Department of Infectious Diseases, Hamamatsu University School of Medicine, 1-20-1 Higashi-ku, Handa-yama, Hamamatsu 431-3192, Japan.
Vaccine. 2010 Feb 23;28(8):2026-31. doi: 10.1016/j.vaccine.2009.10.063.
We identified a novel HLA-DR4-restricted CD4+ T-cell epitope on a secreted antigen of Mycobacterium tuberculosis, MPT51, in 004149-MM HLA-DR4-transgenic mice which express HLA-DRB1*0401, but not murine MHC class II molecules. The mice were immunized with plasmid DNA encoding MPT51 using gene gun and interferon (IFN)-gamma production from the immune splenocytes was analyzed. In response to overlapping synthetic peptides covering the mature MPT51 sequence, only one peptide, p191-210, stimulated the splenocytes to produce IFN-gamma. Further analysis using flow cytometry and computer-assisted algorithm, ProPred, narrowed down the region of CD4+ T-cell epitope to p191-202. The CD4+ T-cell epitope would be feasible for vaccine design against tuberculosis as well as for analysis of MPT51-specific T-cells in M. tuberculosis infection.

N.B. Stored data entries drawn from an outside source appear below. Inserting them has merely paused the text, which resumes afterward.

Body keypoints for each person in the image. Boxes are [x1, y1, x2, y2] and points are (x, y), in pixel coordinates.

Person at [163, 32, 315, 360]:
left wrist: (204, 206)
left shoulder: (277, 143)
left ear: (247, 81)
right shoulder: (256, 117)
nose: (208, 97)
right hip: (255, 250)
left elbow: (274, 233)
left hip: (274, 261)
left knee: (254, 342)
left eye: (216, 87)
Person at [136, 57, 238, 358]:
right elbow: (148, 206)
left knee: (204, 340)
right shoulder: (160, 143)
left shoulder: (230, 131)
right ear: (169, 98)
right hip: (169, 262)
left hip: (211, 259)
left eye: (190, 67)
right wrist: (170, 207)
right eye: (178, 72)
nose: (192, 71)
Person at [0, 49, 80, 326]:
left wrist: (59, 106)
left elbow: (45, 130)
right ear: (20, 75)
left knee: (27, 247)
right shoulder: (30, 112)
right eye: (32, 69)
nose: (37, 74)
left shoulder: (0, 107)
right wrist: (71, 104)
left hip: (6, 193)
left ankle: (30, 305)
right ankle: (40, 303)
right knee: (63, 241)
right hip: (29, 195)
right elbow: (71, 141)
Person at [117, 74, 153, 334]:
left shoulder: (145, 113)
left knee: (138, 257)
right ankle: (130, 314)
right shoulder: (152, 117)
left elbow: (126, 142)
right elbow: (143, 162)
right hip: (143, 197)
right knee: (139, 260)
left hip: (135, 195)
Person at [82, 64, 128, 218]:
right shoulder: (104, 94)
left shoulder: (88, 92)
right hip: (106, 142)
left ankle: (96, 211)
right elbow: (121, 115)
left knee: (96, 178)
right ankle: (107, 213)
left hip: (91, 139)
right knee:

我们在 004149-MM HLA-DR4 转基因小鼠中鉴定出一种新型结核分枝杆菌分泌抗原 MPT51 的 HLA-DR4 限制性 CD4+ T 细胞表位,该小鼠表达 HLA-DRB1*0401,但不表达鼠 MHC 类 II 分子。用基因枪将编码 MPT51 的质粒 DNA 免疫小鼠,分析免疫脾细胞产生的干扰素 (IFN)-γ。针对覆盖成熟 MPT51 序列的重叠合成肽,只有一个肽,p191-210,刺激脾细胞产生 IFN-γ。使用流式细胞术和计算机辅助算法 ProPred 进一步分析,将 CD4+ T 细胞表位的区域缩小到 p191-202。该 CD4+ T 细胞表位可用于结核病疫苗设计以及结核分枝杆菌感染中 MPT51 特异性 T 细胞的分析。